**SOURCE DOCUMENT:**
------------------------------------------------------------
January. A long, dark month here in the mid-Atlantic, peppered with freezing rain and snow squalls and the occasional polar vortex. I braise and stew and roast along with the rest of the northern hemisphere, steaming up my kitchen with warming wintery aromas and rib sticking cuisine. Sometimes, though, I’d like a little sunshine in my kitchen. I’d like a little freshness, perhaps some non-earth tone food.
Enter the salade composee. There’s much to love about salads composed of leftovers, fresh greens, snappy vegetables, and a puckery vinaigrette: they are rarely the same twice. They should come together in minutes, because (in my unassailable opinion) they ought to be cobbled together primarily from the little nerts stashed in containers in your fridge. They are easy to decomposee if you are 6 and are suspicious of sugar snap peas or harbor a distrust of beets. They are beautiful to the eye, because vegetables are the earth’s snarky answer to the sky throwing down a rainbow. (Take that, you blue-eyed ingenue! Gorgeous, and bursting with fiber and nutrition. When was the last time your fancy-pants arch helped someone poop? ) And they are delicious because of lemon vinaigrette. Ask anyone how they feel about lemon vinaigrette after a month or three of roasted squash and braised kale: they’ll feel great about lemon vinaigrette. Lemon vinaigrette promises that summer will be back some day. And lemon bars, too, but we’re all avoiding refined sugar these days, no?
------------------------------------------------------------
**DATA FOR THE TASK:**
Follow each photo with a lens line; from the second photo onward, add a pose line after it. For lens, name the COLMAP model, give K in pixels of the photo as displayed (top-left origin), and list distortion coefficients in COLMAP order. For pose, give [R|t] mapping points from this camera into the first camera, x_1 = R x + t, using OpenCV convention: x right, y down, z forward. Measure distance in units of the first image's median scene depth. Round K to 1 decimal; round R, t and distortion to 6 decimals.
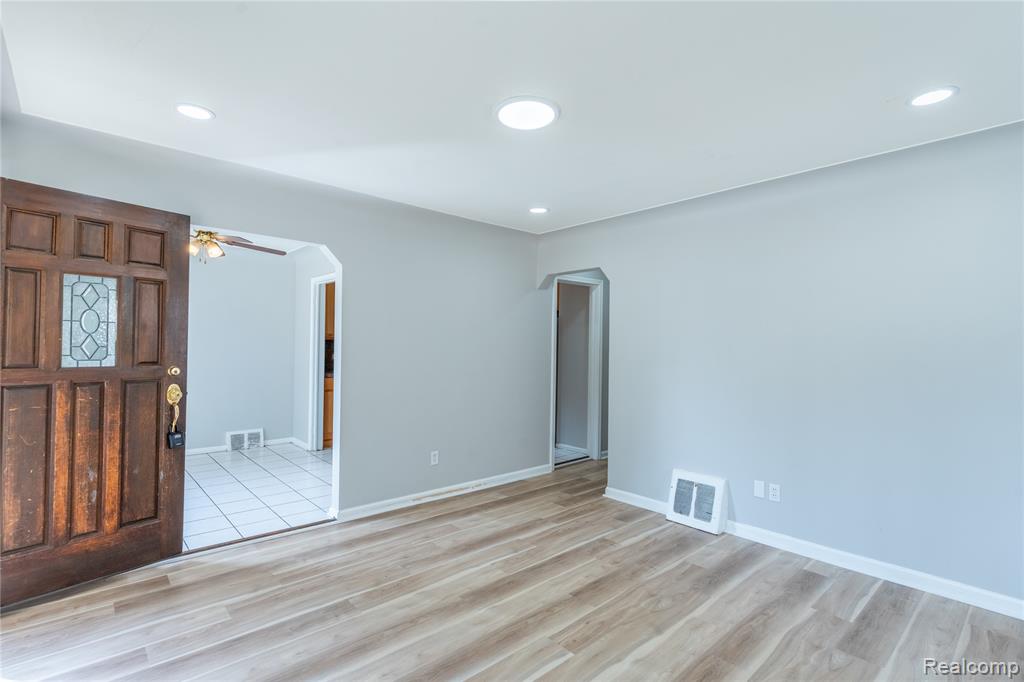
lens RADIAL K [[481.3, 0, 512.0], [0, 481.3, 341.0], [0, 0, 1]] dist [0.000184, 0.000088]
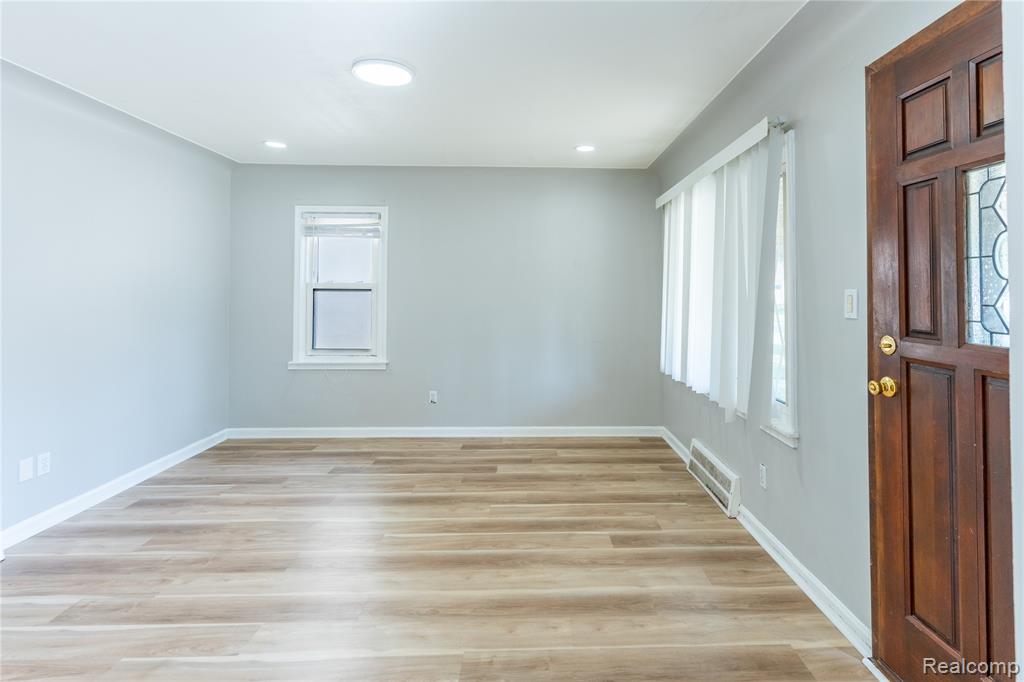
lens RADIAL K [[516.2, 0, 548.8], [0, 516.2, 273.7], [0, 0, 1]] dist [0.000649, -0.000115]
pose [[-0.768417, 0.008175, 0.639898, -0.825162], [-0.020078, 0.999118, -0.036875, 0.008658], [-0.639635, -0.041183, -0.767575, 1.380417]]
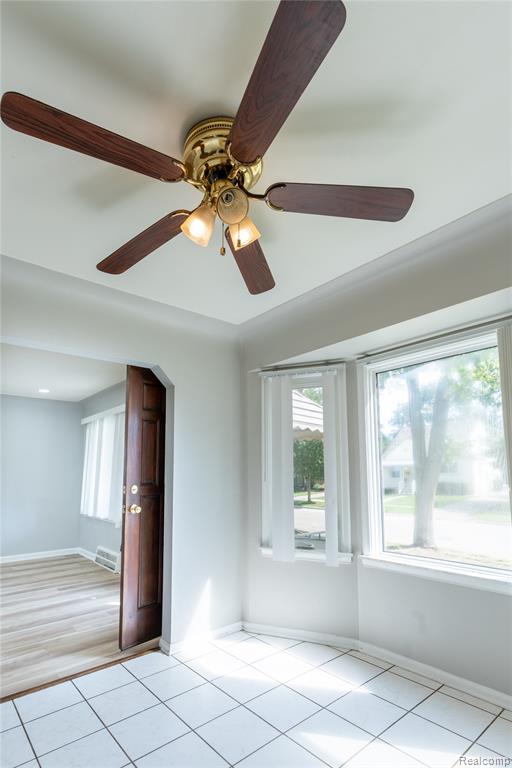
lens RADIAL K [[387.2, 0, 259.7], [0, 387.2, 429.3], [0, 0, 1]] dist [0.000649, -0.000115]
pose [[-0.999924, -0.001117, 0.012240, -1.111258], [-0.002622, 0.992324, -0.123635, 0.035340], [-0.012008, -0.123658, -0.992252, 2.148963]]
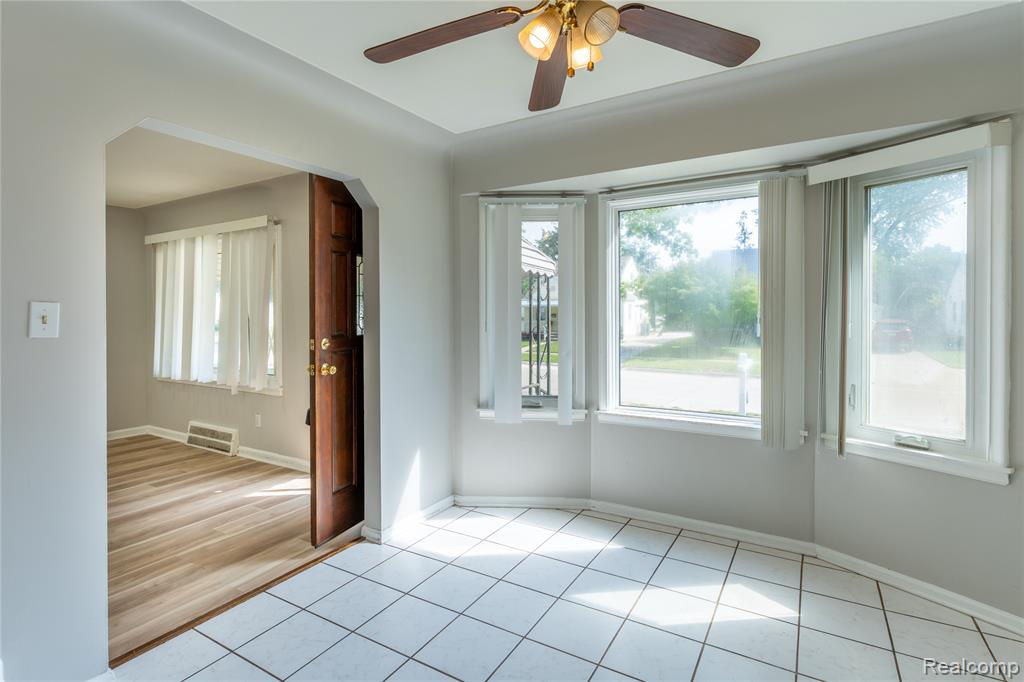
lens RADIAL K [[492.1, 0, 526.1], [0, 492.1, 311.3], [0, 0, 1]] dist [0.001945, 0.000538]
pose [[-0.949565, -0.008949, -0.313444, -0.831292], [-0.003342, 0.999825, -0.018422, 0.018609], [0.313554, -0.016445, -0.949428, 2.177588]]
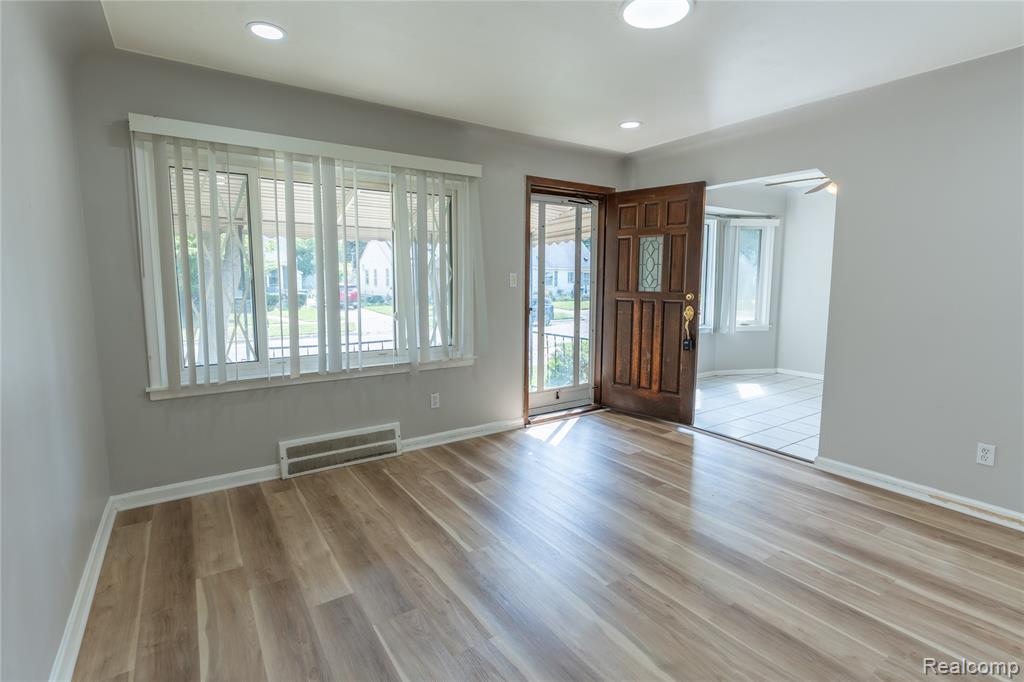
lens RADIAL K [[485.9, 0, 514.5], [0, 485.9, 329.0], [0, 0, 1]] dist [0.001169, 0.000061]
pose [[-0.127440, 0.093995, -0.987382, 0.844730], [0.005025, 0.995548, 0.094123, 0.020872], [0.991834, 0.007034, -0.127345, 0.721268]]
------------------------------------------------------------
**TASK 1:**
Can you return, word for word, the lines of the listing from its first line through the line containing "dist [0.001945, 0.000538]", both included, leaving out the pictures?
**TASK 2:**
Can you carry the winter salad text further, picking up right after its last sentence?
The winter salad text and the listing are unrelated to each other.

**RESPONSE BOX 1:**
Follow each photo with a lens line; from the second photo onward, add a pose line after it. For lens, name the COLMAP model, give K in pixels of the photo as displayed (top-left origin), and list distortion coefficients in COLMAP order. For pose, give [R|t] mapping points from this camera into the first camera, x_1 = R x + t, using OpenCV convention: x right, y down, z forward. Measure distance in units of the first image's median scene depth. Round K to 1 decimal; round R, t and distortion to 6 decimals.
lens RADIAL K [[481.3, 0, 512.0], [0, 481.3, 341.0], [0, 0, 1]] dist [0.000184, 0.000088]
lens RADIAL K [[516.2, 0, 548.8], [0, 516.2, 273.7], [0, 0, 1]] dist [0.000649, -0.000115]
pose [[-0.768417, 0.008175, 0.639898, -0.825162], [-0.020078, 0.999118, -0.036875, 0.008658], [-0.639635, -0.041183, -0.767575, 1.380417]]
lens RADIAL K [[387.2, 0, 259.7], [0, 387.2, 429.3], [0, 0, 1]] dist [0.000649, -0.000115]
pose [[-0.999924, -0.001117, 0.012240, -1.111258], [-0.002622, 0.992324, -0.123635, 0.035340], [-0.012008, -0.123658, -0.992252, 2.148963]]
lens RADIAL K [[492.1, 0, 526.1], [0, 492.1, 311.3], [0, 0, 1]] dist [0.001945, 0.000538]

**RESPONSE BOX 2:**
We ate a lusty salade composee on a dreary evening last week. No one complained that they didn’t like anything at dinner because they served their non-whining selves from a heaping platter of food, and if you didn’t want your potato salad to touch your carrot salad, you were empowered to make that happen. Hypothetically.
There’s no real recipe for a salade composee, but there is a method to making a sublime one, rather than a merely good version. Mix up your vinaigrette. I use 3 parts olive oil to 2 parts lemon juice, about ½ teaspoon of dijon mustard to help emulsify everything, and season generously with salt and pepper. A pinch of sugar can smooth it out….literally, just a pinch….if it is too sharp to your palate, but I prefer a little pucker.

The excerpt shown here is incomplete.